呼吸を花に合わせる。とくとく、ゆったりとした呼吸で合わせやすい。花が息を吸ったところで、斬った。
「…あなたにとってそれは火と同じなのですね」
彼岸花が地面に落ちる。
茎を斬ったがそこから血などは出てこなかった。狐火も痛がる様子を見せない。つまり彼岸花は狐火が生み出してはいるが痛覚は共有しておらず、彼岸花は彼岸花で単体で存在していることになる。
狐火は口元を袖で隠して、また口元を見せるときには彼岸花をくわえていた。
と、いうことは。
呼吸も何も合わせず素振りをする要領で狐火を斬ったが、空気を斬るだけだった。
自分を斬れるものなんて自分で生み出すわけないか。
私が狐火を斬ることを試したのが気に食わなかったのか、火を生み出してこちらに向けられる。彼岸花はいいのに自分はだめ、初めて会った時斬ったのは気づいていなかっただけなのかどうなのか。
火と呼吸を合わせ火を斬り霧散させた。
微笑んだまま何も言わないが、何も考えていないわけではないらしい。
「これは貰っておきます」
鞘に刀を納める。
自分で作ったものは干渉できるのかどうかわからないが、くれるつもりで置いたのだろうからもらっておくことにした。現に狐火は何もしてこない。
辺りを見渡す。
長義が言っていたように確かに私以外の人がいる。
私以外の人たちは、私と同じような末路を辿ったのだろうか。怪異に全て奪われて絶望してここへ来たのだろうか。それとも違うのだろうか。
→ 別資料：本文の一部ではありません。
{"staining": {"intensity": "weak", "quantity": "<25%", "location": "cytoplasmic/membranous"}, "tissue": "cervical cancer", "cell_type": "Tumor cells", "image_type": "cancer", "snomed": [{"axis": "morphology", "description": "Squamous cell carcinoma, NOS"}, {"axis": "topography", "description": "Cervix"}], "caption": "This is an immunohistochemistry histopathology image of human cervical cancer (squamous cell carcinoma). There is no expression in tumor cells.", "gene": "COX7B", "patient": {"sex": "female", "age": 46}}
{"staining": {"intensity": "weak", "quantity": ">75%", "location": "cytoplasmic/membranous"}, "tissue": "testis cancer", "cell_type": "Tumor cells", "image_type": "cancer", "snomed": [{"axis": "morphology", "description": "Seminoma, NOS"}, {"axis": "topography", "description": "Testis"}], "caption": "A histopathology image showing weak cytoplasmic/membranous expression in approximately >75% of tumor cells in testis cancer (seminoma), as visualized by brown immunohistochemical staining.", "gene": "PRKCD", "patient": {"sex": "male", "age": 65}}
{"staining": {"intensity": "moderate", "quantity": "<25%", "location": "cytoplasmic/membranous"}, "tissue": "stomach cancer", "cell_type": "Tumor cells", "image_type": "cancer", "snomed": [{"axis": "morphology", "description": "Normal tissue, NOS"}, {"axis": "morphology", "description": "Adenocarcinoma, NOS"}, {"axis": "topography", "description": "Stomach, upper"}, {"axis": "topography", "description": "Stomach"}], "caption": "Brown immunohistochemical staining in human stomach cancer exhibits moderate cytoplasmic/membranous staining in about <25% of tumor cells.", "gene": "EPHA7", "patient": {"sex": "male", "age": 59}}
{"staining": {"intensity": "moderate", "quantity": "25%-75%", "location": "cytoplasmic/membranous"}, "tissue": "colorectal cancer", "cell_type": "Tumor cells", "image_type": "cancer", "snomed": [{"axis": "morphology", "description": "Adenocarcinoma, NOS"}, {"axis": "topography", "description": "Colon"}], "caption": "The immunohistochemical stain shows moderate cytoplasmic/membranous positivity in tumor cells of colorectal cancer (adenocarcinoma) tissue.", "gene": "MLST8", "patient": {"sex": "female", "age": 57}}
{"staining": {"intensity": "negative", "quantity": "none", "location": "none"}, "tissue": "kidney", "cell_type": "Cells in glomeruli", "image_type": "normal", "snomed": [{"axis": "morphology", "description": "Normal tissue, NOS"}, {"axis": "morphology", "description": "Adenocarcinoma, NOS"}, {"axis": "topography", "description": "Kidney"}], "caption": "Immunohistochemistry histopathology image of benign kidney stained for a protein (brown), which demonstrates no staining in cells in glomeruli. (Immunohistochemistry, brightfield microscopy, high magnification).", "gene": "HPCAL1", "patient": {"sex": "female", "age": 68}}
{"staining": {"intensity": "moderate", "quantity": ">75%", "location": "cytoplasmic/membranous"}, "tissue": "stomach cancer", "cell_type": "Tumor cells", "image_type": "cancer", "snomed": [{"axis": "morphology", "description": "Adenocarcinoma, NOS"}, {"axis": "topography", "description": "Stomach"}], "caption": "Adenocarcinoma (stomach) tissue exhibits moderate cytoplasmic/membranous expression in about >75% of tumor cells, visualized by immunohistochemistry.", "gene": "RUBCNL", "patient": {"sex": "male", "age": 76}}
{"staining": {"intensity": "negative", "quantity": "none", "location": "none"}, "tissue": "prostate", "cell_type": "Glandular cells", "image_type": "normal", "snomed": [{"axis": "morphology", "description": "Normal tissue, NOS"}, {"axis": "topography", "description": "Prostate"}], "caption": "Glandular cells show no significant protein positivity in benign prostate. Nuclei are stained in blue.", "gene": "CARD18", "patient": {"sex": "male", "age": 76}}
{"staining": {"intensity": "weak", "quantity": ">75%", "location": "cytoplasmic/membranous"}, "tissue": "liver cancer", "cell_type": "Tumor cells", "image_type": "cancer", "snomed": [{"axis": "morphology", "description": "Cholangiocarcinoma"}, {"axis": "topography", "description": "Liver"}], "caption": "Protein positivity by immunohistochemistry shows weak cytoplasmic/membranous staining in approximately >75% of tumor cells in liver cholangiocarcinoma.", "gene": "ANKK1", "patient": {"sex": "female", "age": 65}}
ここは、怪異に憑かれた人たちが集まる場所だろう。他の人たちにも怪異が憑いている。
次に気になるのは、長義が言った『春の花筐』。春と言った、となると夏もあるのだろう。すると、四季に分かれていることになる。四季に分かれているとするならば、私が春に来た理由は春に焦がれていたからだろう。
他の人たちもそうなんだろうか。ならば、夏に焦がれた人たちは『夏の花筐』がいる場所にいるのだろう。冬ならば、『冬の花筐』がいる場所に。
なぜ、集められたのだろうか。危ないから? 野放しにしていると人間が消えていくから? それとも…ほかになにか理由が? 使い道があるから集めた?
狐火はこの場所の存在理由を知っているのかと見たが、微笑むばかりだった。